| Exercise materials |

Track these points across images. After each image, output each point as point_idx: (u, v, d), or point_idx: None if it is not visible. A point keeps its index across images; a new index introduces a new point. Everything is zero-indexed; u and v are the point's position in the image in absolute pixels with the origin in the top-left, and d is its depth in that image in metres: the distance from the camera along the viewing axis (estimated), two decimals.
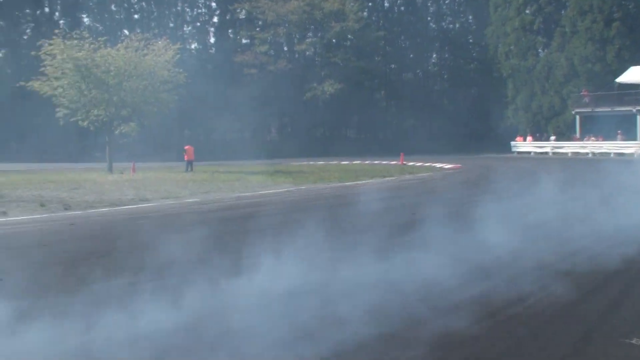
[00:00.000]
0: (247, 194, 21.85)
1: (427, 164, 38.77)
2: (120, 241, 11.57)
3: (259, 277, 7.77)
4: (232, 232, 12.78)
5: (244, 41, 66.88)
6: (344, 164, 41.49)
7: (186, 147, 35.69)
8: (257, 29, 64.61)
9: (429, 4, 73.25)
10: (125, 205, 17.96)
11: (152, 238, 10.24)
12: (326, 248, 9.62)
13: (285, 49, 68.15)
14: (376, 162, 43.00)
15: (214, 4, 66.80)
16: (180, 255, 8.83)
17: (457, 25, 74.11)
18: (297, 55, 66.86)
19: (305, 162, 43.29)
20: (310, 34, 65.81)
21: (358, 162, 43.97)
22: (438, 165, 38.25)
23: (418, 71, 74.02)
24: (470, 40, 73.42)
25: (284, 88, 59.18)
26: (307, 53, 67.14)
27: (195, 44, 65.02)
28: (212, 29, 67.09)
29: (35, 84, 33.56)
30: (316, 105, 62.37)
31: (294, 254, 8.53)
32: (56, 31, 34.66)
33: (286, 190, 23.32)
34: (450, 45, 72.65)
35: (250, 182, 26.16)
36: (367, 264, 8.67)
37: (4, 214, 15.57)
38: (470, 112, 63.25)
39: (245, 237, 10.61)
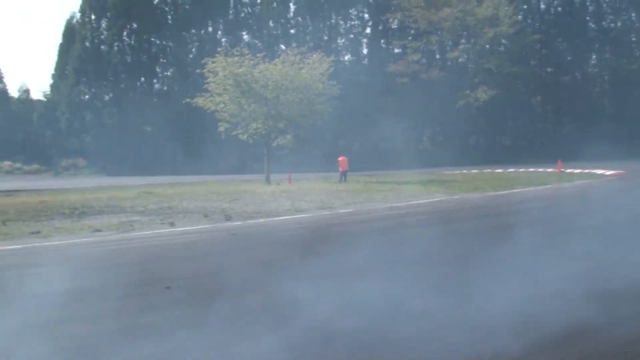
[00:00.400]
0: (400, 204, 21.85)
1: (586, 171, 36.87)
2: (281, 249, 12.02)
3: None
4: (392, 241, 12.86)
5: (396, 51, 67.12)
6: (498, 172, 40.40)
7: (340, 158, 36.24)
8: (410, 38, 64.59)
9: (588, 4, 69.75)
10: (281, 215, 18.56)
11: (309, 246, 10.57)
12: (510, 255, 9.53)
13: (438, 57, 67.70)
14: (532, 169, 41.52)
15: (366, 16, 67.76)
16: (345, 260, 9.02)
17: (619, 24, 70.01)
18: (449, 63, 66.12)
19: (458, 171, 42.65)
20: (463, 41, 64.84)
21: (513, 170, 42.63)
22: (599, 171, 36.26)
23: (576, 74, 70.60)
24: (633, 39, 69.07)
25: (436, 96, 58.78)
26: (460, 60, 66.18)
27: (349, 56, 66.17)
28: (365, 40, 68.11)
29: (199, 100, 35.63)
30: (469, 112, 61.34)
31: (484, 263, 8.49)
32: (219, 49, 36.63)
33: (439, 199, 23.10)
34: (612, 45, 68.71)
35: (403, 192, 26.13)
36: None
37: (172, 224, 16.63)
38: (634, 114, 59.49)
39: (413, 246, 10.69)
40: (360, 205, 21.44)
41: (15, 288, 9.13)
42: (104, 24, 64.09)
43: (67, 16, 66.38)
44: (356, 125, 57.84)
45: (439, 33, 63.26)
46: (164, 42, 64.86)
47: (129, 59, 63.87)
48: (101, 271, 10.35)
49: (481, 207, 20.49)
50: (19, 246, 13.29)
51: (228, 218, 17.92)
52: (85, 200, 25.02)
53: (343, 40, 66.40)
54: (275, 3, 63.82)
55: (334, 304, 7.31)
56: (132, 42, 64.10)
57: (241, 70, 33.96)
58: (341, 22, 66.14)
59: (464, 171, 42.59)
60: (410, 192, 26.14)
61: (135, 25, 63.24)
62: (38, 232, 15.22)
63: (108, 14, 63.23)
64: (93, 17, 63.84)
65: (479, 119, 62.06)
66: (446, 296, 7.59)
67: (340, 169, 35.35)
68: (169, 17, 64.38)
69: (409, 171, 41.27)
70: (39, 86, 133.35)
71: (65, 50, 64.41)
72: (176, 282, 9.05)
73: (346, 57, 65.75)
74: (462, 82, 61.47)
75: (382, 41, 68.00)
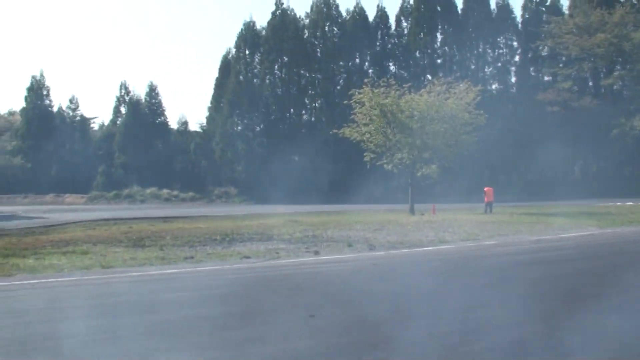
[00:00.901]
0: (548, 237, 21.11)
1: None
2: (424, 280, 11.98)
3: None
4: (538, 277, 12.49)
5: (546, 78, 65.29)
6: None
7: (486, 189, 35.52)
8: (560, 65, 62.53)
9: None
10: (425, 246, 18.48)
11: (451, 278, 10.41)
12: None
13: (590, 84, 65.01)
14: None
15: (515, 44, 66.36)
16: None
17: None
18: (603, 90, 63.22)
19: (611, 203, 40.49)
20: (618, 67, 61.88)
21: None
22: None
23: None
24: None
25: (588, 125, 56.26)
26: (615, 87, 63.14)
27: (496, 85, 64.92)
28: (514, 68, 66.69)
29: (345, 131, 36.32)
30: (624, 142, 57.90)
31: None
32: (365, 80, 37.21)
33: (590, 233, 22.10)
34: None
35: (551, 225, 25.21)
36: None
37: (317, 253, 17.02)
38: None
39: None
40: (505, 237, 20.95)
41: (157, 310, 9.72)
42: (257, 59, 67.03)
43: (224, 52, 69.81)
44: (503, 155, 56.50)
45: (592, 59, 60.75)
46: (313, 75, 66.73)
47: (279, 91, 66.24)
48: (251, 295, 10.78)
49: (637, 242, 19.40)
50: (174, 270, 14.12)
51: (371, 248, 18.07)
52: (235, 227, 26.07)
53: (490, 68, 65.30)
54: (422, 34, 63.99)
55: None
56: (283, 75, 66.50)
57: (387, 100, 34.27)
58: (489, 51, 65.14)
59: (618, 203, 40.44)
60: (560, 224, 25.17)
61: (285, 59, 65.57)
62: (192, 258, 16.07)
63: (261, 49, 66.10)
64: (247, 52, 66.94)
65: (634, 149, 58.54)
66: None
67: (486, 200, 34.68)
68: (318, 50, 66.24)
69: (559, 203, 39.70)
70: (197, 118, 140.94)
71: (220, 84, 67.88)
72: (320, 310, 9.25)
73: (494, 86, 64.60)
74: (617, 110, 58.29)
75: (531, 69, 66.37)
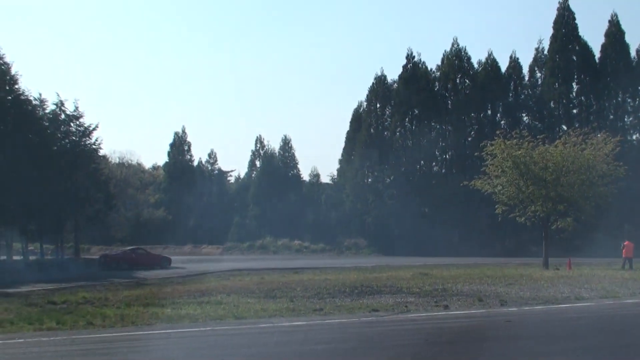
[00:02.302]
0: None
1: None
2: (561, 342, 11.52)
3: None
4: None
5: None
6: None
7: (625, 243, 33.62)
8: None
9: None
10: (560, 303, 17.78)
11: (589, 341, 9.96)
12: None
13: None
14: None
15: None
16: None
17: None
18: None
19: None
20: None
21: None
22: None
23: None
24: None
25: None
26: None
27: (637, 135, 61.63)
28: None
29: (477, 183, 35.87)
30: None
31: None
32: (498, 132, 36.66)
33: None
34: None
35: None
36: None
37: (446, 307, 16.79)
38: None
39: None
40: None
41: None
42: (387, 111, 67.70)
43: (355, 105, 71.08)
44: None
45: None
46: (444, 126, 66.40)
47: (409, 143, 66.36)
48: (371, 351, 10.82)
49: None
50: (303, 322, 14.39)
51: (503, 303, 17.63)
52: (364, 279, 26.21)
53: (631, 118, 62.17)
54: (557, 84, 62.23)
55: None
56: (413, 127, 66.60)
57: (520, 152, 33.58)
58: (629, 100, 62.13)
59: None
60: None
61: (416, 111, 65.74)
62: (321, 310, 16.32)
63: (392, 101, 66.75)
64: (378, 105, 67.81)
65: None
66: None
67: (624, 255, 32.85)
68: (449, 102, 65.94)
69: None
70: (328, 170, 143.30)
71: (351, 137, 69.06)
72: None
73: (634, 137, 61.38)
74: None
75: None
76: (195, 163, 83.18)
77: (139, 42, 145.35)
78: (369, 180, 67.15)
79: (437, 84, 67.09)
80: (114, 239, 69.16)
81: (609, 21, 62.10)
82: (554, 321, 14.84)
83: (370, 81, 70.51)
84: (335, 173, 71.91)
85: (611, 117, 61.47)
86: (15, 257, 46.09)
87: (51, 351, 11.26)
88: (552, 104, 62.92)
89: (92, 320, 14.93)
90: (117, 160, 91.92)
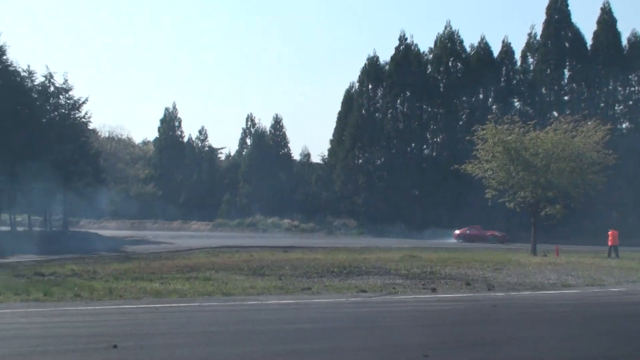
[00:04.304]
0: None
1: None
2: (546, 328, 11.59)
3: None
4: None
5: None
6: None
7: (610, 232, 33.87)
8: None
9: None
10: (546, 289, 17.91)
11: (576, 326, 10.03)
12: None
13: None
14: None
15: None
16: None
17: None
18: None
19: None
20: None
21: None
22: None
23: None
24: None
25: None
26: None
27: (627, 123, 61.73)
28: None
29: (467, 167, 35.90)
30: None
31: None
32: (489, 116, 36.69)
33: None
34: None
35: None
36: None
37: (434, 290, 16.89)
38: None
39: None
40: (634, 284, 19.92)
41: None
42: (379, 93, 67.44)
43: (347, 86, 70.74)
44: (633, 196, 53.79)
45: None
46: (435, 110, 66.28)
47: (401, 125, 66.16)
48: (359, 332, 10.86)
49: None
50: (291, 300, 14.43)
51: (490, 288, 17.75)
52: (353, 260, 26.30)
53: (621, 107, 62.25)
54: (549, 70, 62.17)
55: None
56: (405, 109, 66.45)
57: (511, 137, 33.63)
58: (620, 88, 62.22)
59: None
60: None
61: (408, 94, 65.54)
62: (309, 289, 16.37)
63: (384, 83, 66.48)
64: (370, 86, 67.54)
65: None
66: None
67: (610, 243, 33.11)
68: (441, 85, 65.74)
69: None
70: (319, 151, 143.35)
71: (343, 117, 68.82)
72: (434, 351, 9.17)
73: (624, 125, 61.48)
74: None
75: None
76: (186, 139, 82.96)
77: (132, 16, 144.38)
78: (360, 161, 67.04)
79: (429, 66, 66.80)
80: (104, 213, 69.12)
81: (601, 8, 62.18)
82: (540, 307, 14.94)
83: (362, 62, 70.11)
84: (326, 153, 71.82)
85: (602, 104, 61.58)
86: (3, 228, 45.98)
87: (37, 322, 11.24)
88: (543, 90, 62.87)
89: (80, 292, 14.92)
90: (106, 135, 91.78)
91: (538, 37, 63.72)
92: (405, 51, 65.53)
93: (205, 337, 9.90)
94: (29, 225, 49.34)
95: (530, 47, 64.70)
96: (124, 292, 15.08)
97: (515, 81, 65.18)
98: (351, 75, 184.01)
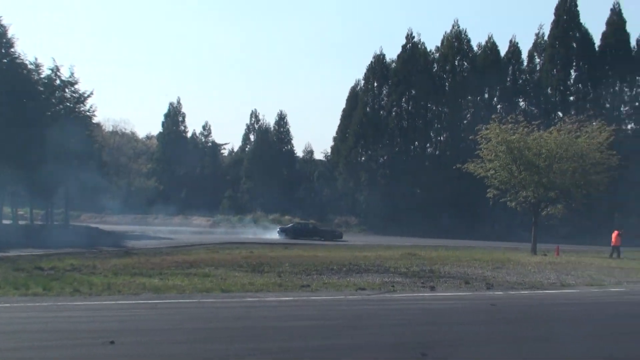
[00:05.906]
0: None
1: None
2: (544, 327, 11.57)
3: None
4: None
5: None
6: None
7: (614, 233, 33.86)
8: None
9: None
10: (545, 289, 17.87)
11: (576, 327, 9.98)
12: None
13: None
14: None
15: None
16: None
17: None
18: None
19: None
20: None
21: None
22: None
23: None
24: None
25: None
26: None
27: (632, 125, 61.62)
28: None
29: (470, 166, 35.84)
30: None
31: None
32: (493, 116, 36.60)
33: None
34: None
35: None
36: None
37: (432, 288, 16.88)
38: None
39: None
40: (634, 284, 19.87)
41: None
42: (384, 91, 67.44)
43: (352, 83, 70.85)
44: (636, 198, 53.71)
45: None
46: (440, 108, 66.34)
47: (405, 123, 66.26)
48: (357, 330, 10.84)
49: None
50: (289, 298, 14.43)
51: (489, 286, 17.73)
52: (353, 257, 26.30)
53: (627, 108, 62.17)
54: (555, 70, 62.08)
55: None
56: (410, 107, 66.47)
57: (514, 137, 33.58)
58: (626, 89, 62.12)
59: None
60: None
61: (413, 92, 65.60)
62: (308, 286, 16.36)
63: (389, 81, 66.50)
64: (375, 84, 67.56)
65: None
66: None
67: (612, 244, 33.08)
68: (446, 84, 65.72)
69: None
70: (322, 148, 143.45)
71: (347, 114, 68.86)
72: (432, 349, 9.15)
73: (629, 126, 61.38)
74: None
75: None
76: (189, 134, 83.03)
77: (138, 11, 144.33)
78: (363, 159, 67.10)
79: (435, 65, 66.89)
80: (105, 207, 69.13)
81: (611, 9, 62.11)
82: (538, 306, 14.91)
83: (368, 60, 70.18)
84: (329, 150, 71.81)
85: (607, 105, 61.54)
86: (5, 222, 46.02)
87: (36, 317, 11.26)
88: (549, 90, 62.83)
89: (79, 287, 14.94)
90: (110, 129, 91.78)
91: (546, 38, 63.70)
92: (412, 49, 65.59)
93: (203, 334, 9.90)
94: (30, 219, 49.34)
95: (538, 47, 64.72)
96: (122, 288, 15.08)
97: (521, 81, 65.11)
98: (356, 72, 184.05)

---

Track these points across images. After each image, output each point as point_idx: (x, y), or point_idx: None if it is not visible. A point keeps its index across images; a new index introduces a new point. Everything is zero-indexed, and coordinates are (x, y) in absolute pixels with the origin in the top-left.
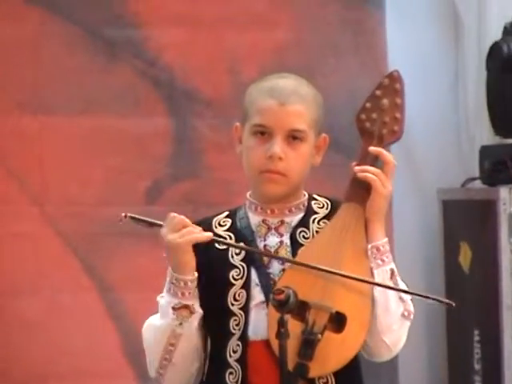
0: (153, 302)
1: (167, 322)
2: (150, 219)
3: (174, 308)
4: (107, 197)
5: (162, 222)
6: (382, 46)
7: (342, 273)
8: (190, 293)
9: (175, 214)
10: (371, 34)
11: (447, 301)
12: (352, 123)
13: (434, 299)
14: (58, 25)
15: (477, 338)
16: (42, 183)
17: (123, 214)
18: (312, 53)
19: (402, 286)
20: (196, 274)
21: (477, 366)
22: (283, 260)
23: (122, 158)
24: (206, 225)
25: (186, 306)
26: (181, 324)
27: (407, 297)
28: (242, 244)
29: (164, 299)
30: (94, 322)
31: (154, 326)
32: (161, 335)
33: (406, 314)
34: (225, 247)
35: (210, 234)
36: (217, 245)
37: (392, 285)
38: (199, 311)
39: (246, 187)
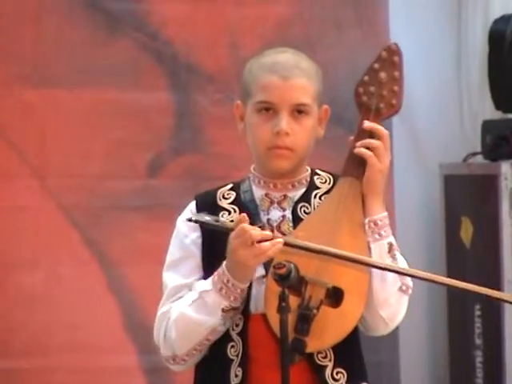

| Action item |
The answer must consist of every line from the records above that holds "zero".

| Exercise answer |
Track these points across images. After each image, output each point as point_idx: (u, v, d), or point_idx: None if it is not visible. A point keeps its index across images; a new index introduces a new point. Everything is zero-indexed; u and v are the point's position in the image in absolute pixels with the origin in the top-left, and d is its depth in that image in metres: the distance from the camera along the viewing axis (estimated), two decimals.
Track these points across images. After each image, output each point as point_idx: (x, y), or point_idx: None if it is not visible. A point keeps its index across images; a new index introduces a new point. Everything is zero-indexed, and coordinates are (x, y) in absolute pixels with the origin in the top-left.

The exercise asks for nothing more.